One station was about the relationship between owls and cows. When delegates were asked if they knew about the relationship, many said, “I have no idea,” while others knew right away. Once handed an informational flier, they learned that owls take care of rodent control for dairy farmers by preventing tunneling under concrete and eventual breakdown, while keeping rodents from contaminating feed.

Delegates received items from the California Milk Advisory Board and were told about how the Real California Seal supports local dairy farmers throughout the state.

The animal shelter group learned about proper treatment of animals in a project to help supply Clovis Animal Shelter visitors with the proper materials to care for newly acquired animals. The groups put together adoption packs and made tie blankets and dog toys.

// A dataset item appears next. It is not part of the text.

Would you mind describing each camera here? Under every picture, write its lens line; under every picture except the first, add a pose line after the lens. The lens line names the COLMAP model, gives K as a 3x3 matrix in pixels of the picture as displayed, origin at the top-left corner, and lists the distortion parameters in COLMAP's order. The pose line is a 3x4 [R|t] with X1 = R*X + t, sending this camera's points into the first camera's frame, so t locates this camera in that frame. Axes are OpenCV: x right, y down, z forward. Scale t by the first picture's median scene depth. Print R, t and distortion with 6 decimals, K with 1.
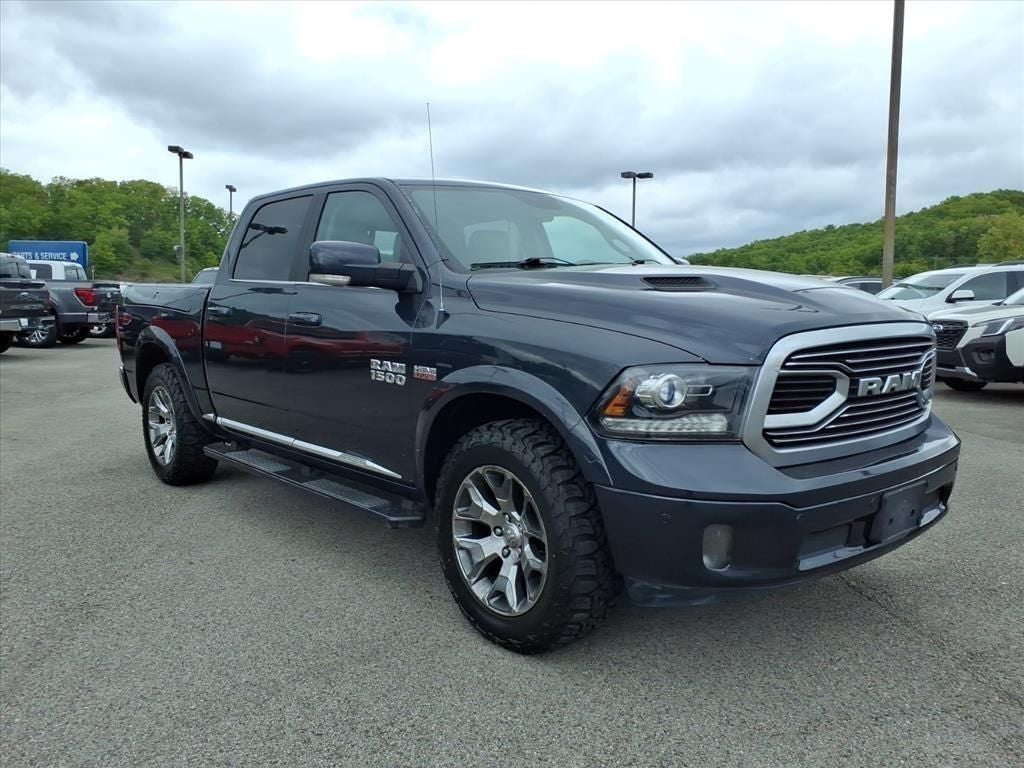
lens RADIAL K [[814.9, 0, 508.3], [0, 814.9, 388.5], [0, 0, 1]] dist [0.013846, -0.000320]
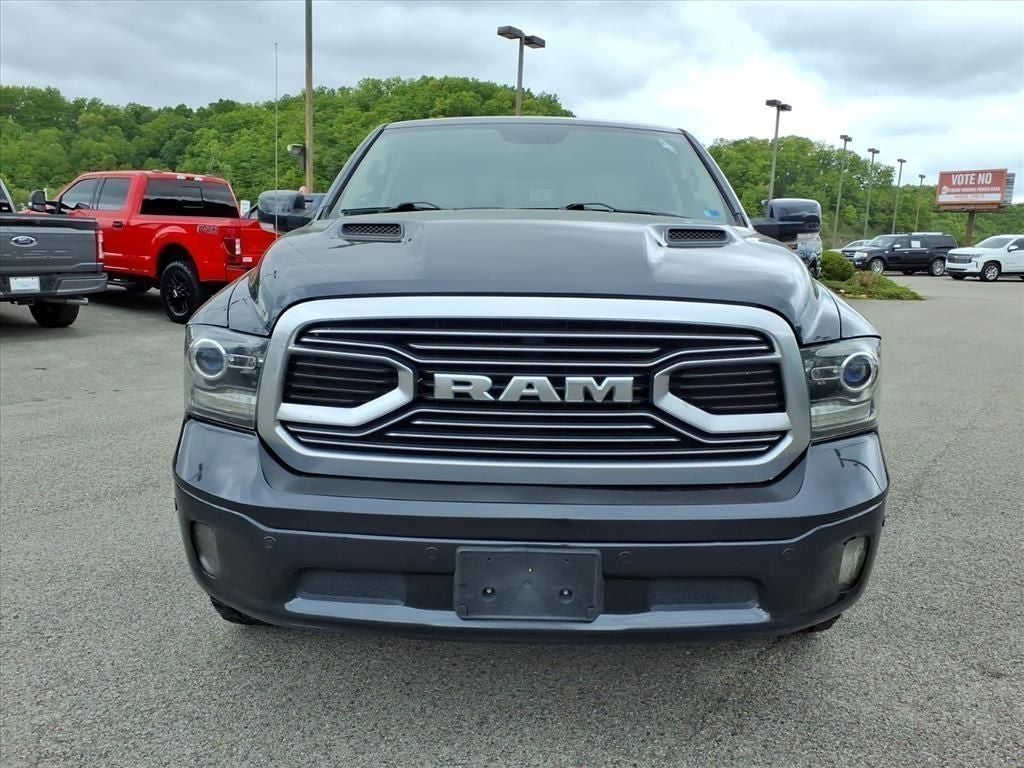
lens RADIAL K [[814.9, 0, 505.5], [0, 814.9, 387.8], [0, 0, 1]] dist [0.013846, -0.000320]
pose [[0.752758, 0.129390, -0.645456, 0.928886], [-0.094734, 0.991579, 0.088292, -0.066364], [0.651445, -0.005316, 0.758678, 0.527855]]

The last service learning group traveled to a Davis greenbelt, where they mulched trees and restored the park area. They partnered with Tree Davis to learn more about the benefits of trees while helping the Davis area.

The delegates attended educational sessions that built leadership, teamwork and communication.

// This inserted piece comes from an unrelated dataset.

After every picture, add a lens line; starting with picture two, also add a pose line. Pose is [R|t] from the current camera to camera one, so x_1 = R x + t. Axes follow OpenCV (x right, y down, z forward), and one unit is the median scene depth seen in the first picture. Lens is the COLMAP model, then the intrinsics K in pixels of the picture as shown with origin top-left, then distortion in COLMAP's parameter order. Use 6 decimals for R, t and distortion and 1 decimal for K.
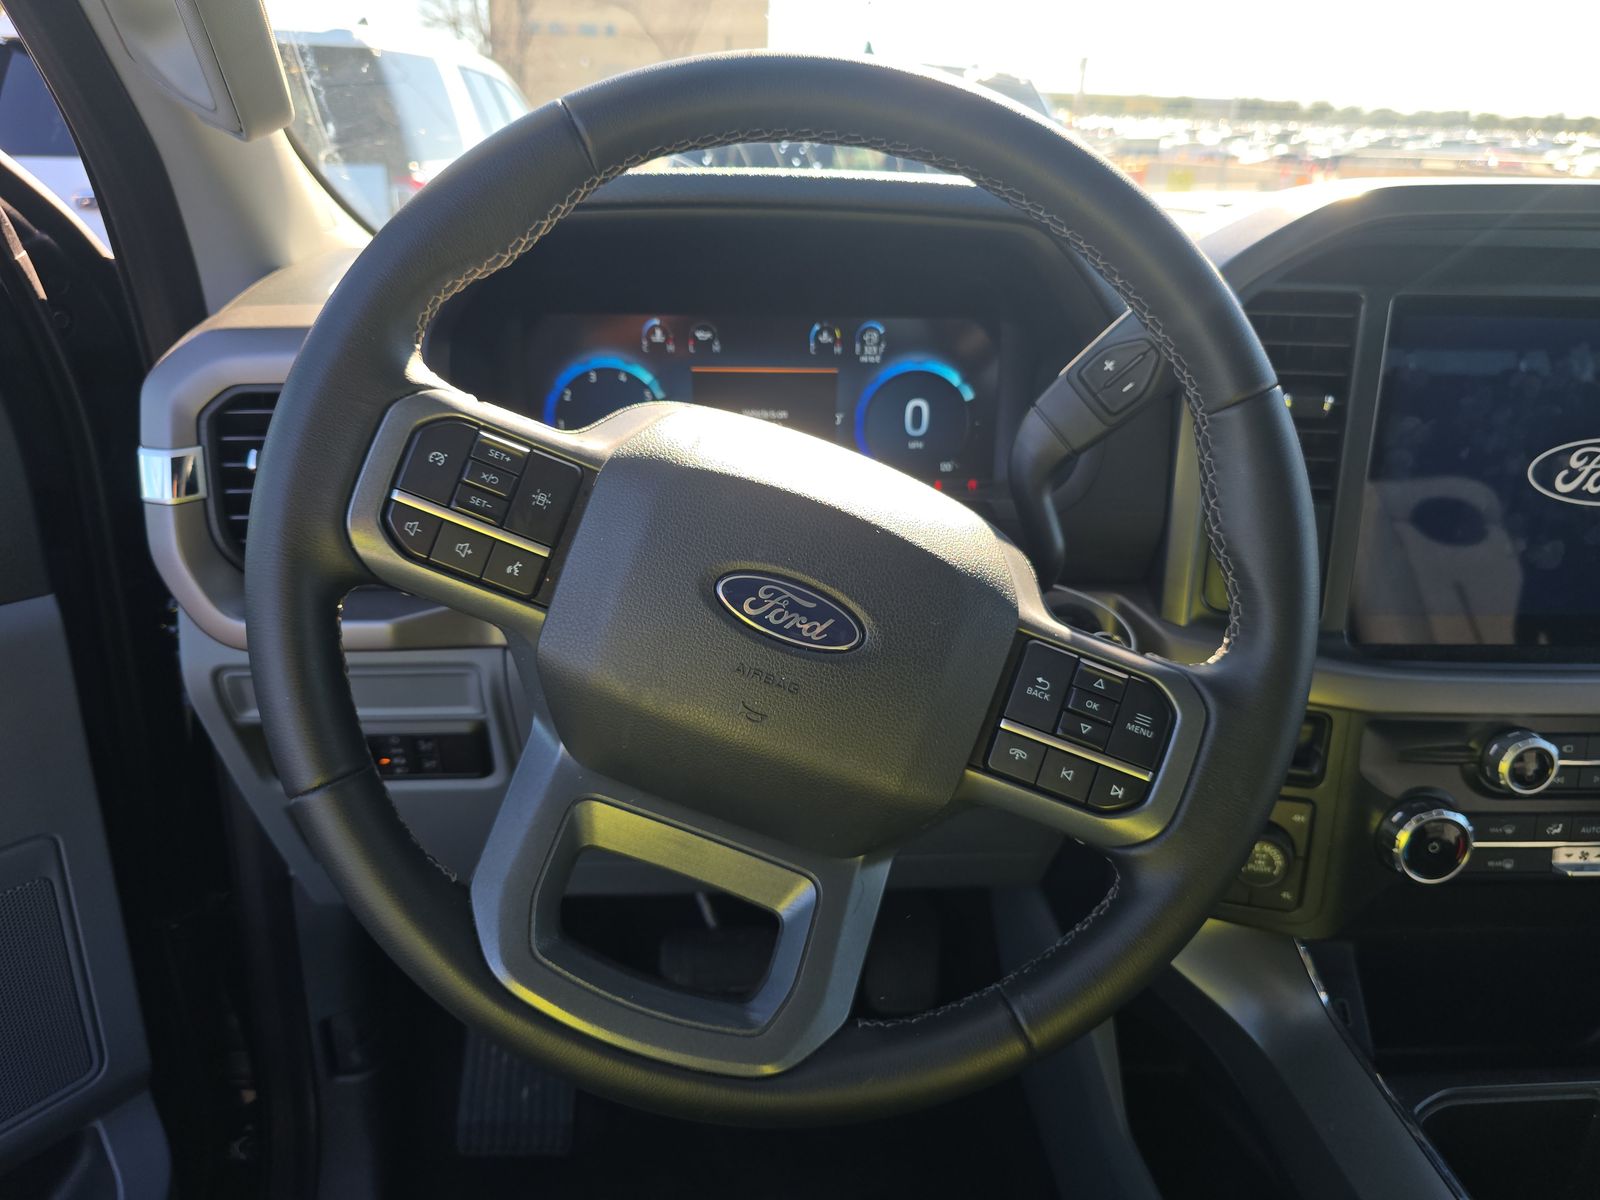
lens RADIAL K [[1100.4, 0, 796.5], [0, 1100.4, 605.2], [0, 0, 1]] dist [0.091855, -0.116489]
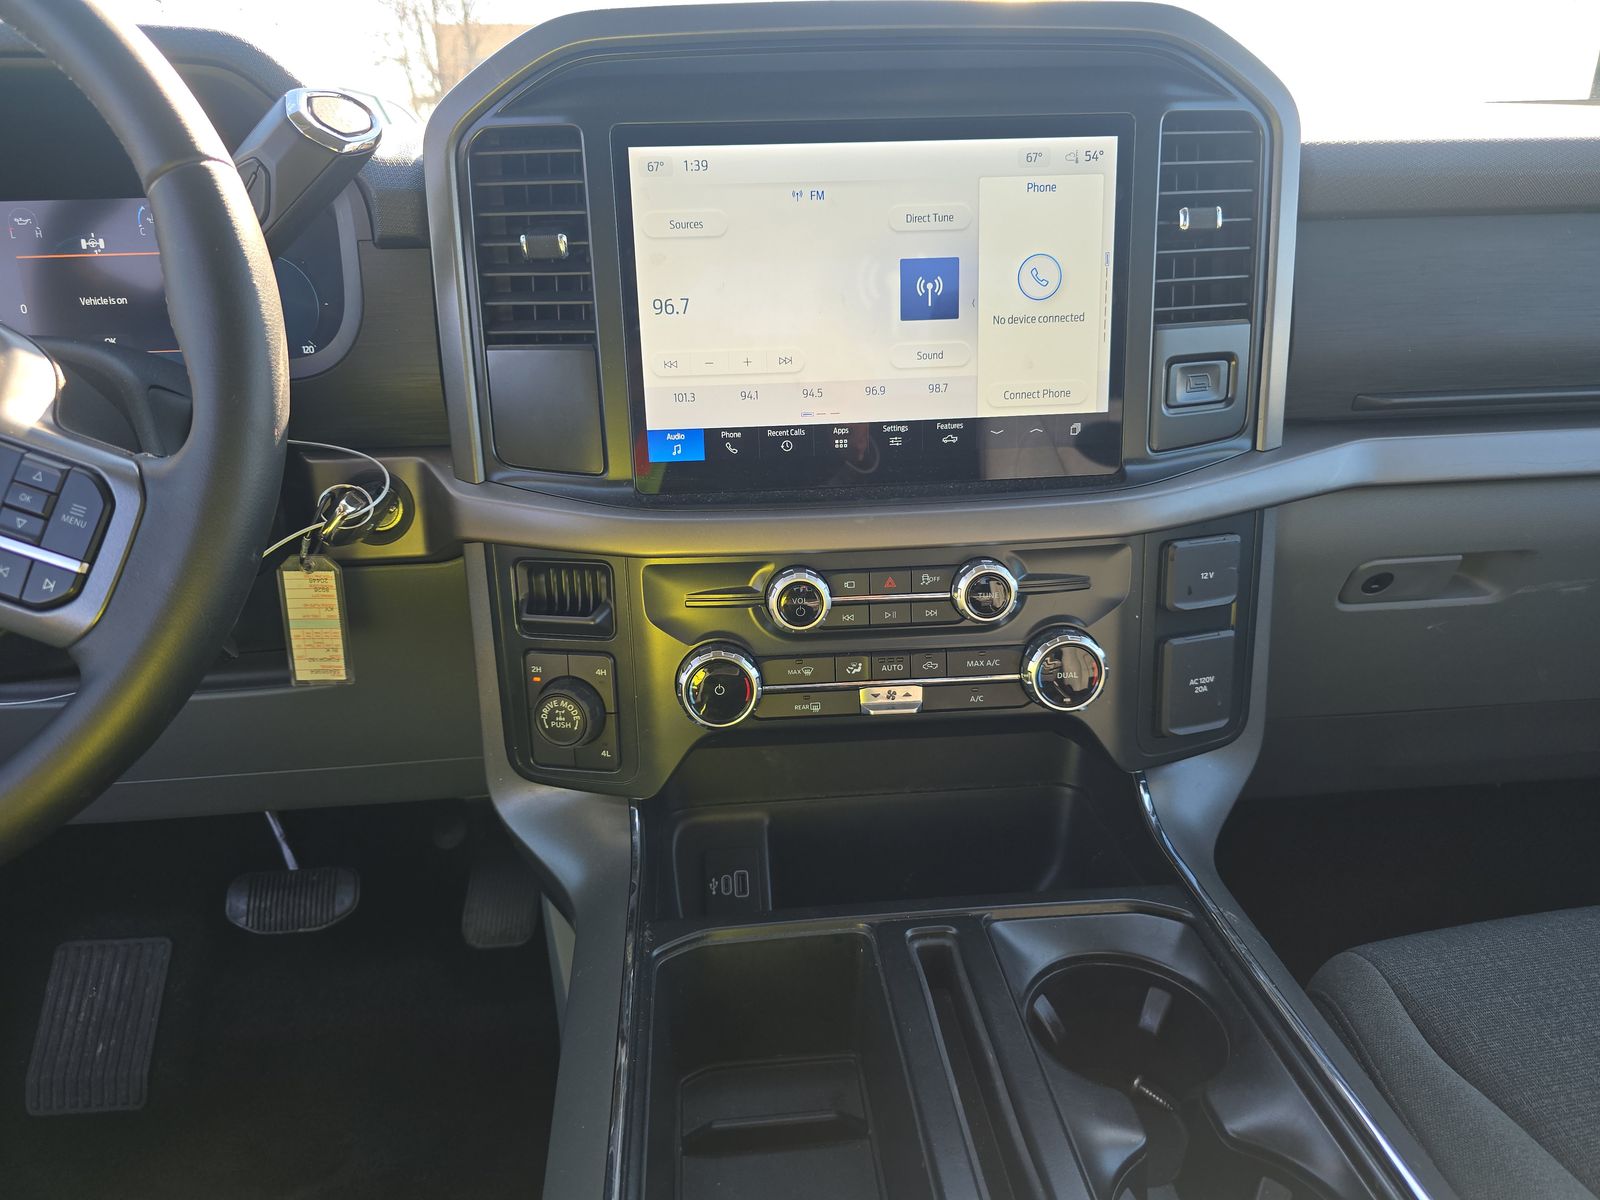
lens RADIAL K [[1100.4, 0, 796.5], [0, 1100.4, 605.2], [0, 0, 1]] dist [0.091855, -0.116489]
pose [[0.998680, -0.051130, 0.004811, 0.629353], [0.051207, 0.998534, -0.017560, 0.159441], [-0.003906, 0.017783, 0.999834, 0.019448]]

Sessions included the Haagen Dazs Honey Bee Haven tour, healthy living bike rides, Zumba, talks by equine professors and UC Davis campus tours.

Speakers Scott Backavitch, Chris Boleman and A.J. Adams encouraged youths to become leaders in their communities to address and solve problems.

The conference’s first-ever awards show, complete with red-carpet entrances of the hosts and state ambassadors, recognized 4-H members who have made outstanding achievements. Among other firsts at the conference was a performance by a state band and dance troupe made up of 4-H members.

The 2012-13 state ambassadors and their advisers completed their 14-month term at the conference after a year of representing California 4-H at state and national levels, as well as planning the State Leadership Conference.

Dominique Germann is a freshman at Modesto Junior College and a member of The Bee’s Teens in the Newsroom program.